**BRIEF:**
Please reproduce, exactly and with nothing else, every line from the one containing "- WorkerService job processing" through the last line of the records below.

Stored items

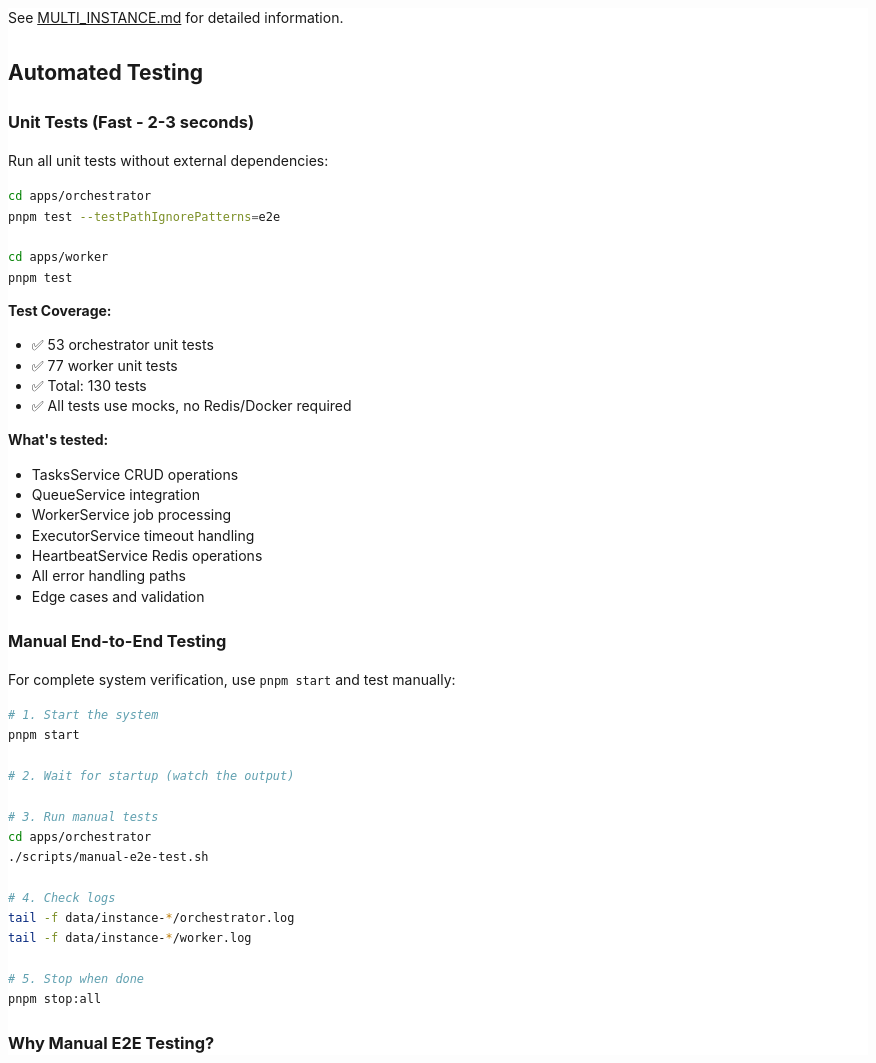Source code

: See [MULTI_INSTANCE.md](./MULTI_INSTANCE.md) for detailed information.

## Automated Testing

### Unit Tests (Fast - 2-3 seconds)

Run all unit tests without external dependencies:

```bash
cd apps/orchestrator
pnpm test --testPathIgnorePatterns=e2e

cd apps/worker
pnpm test
```

**Test Coverage:**
- ✅ 53 orchestrator unit tests
- ✅ 77 worker unit tests
- ✅ Total: 130 tests
- ✅ All tests use mocks, no Redis/Docker required

**What's tested:**
- TasksService CRUD operations
- QueueService integration
- WorkerService job processing
- ExecutorService timeout handling
- HeartbeatService Redis operations
- All error handling paths
- Edge cases and validation

### Manual End-to-End Testing

For complete system verification, use `pnpm start` and test manually:

```bash
# 1. Start the system
pnpm start

# 2. Wait for startup (watch the output)

# 3. Run manual tests
cd apps/orchestrator
./scripts/manual-e2e-test.sh

# 4. Check logs
tail -f data/instance-*/orchestrator.log
tail -f data/instance-*/worker.log

# 5. Stop when done
pnpm stop:all
```

### Why Manual E2E Testing?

**ANSWER SPACE:**
- WorkerService job processing
- ExecutorService timeout handling
- HeartbeatService Redis operations
- All error handling paths
- Edge cases and validation

### Manual End-to-End Testing

For complete system verification, use `pnpm start` and test manually:

```bash
# 1. Start the system
pnpm start

# 2. Wait for startup (watch the output)

# 3. Run manual tests
cd apps/orchestrator
./scripts/manual-e2e-test.sh

# 4. Check logs
tail -f data/instance-*/orchestrator.log
tail -f data/instance-*/worker.log

# 5. Stop when done
pnpm stop:all
```

### Why Manual E2E Testing?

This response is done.